La Partnership on AI ha anche fissato una serie di principi. Si tratta di regole di carattere generale, che dovrebbero impedire all’intelligenza artificiale di nuocere alla società. Come ha fatto notare Paolo Bottazzini su Pagina99, la cosa ricorda molto le famose tre leggi della robotica coniate dallo scrittore di fantascienza Isaac Asimov.

Ecco dunque, nella nostra traduzione, che cosa recitano le otto leggi dell’intelligenza artificiale della Partnership on AI:

1. Ci impegneremo a fare in modo che le tecnologie della AI forniscano benefici al numero maggiore di persone possibile.

2. Informeremo e ascolteremo l’opinione pubblica, coinvolgeremo tutti i portatori di interessi per avere il loro feedback sul nostro lavoro e daremo risposta alle loro domande.

3. Cercheremo un dialogo aperto sulle implicazioni etiche, sociali, economiche e legali dell’AI.

4. Renderemo conto dei risultati delle ricerche al maggior numero di portatori di interessi.

5. Faremo in modo di coinvolgere attivamente gli esponenti del mondo delle imprese, per rispondere alle loro preoccupazioni ed evidenziare le opportunità dell’AI per il business.

6. Per massimizzare i benefici dell’AI e indirizzare potenziali minacce, proteggeremo la privacy e la sicurezza degli individui, rispetteremo gli interessi di tutte le parti coinvolte, faremo in modo che il lavoro di ricerca si svolga sempre all’insegna della responsabilità sociale, sorveglieremo sulla robustezza e l’affidabilità delle tecnologie sviluppate, ci opporremo a qualsiasi uso dell’AI in violazione delle convenzioni internazionali sui diritti umani, promuovendone invece un uso pacifico.

7. Faremo in modo che le tecnologie dell’AI siano comprensibili alle persone.

8. Creeremo una cultura basata sulla cooperazione, la fiducia e l’apertura fra tutti coloro che lavorano nel campo dell’AI.

La Partnership on AI vede coinvolte in prima persona alcune figure di primo piano, che i partner dell’iniziativa hanno identificato come membri operativi.
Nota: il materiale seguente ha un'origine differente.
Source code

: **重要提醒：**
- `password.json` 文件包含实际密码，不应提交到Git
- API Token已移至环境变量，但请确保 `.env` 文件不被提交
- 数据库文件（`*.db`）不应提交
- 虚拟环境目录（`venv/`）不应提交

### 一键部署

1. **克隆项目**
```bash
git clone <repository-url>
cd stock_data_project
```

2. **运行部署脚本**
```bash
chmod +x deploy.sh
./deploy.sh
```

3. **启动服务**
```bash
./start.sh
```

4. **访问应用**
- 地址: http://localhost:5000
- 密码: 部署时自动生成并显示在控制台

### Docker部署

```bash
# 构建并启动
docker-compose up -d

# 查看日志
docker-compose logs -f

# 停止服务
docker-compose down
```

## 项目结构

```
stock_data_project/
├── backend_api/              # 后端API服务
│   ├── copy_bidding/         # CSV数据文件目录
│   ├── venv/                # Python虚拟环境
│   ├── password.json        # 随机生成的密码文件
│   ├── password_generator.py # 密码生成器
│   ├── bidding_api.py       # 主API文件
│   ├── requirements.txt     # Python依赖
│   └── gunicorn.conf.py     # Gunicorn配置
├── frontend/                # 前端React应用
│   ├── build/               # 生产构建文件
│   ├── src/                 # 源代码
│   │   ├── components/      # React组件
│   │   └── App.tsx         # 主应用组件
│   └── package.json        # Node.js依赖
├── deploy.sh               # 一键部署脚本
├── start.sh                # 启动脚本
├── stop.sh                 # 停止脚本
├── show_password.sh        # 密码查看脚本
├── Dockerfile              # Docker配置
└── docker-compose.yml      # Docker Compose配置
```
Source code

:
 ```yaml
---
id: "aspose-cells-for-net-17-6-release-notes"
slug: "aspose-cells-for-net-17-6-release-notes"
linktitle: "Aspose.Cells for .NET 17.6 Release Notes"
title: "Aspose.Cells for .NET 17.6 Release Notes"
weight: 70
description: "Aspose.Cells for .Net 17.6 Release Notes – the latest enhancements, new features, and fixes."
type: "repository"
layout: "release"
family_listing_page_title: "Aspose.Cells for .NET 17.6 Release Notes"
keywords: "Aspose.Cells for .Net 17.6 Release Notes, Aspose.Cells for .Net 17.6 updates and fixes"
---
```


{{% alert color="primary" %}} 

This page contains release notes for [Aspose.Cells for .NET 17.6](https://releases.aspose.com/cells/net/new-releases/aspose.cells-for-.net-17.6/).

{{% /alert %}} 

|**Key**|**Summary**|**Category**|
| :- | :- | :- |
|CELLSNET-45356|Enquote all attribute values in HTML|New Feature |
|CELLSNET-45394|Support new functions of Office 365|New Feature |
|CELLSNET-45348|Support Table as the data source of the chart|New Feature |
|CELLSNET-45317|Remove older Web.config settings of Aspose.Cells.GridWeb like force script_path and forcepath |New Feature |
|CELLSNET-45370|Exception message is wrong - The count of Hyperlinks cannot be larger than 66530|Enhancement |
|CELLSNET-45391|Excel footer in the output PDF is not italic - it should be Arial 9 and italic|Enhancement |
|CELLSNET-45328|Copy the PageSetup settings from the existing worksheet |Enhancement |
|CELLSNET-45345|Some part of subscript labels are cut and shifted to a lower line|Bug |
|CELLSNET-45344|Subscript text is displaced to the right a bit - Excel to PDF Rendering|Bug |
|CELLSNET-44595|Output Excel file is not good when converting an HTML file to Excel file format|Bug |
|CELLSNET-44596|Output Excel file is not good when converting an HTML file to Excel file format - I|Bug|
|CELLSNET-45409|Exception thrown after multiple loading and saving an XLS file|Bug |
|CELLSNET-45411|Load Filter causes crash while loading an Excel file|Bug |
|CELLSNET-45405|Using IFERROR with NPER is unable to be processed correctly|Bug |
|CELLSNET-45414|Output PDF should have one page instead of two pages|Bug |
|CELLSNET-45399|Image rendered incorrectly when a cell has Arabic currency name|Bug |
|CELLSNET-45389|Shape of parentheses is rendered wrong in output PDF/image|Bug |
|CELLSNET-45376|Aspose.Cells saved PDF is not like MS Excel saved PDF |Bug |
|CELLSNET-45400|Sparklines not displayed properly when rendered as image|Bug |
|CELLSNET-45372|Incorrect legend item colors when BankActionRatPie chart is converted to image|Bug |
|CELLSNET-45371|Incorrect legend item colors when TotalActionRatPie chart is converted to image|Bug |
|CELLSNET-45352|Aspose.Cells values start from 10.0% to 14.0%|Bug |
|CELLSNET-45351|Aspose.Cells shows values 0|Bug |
Spiace constatare che, con una sola eccezione, si tratti di uomini. L’eccezione è costituita dall’italiana Francesca Rossi, che insegna a Padova e Harvard, è ricercatrice presso l’IBM T.J. Watson Research Centre e ha collaborato anche con Elon Musk al Future of Life Institute. Noi diciamo “in bocca al lupo!” a Francesca Rossi, augurandoci che l’intelligenza artificiale sia femmina.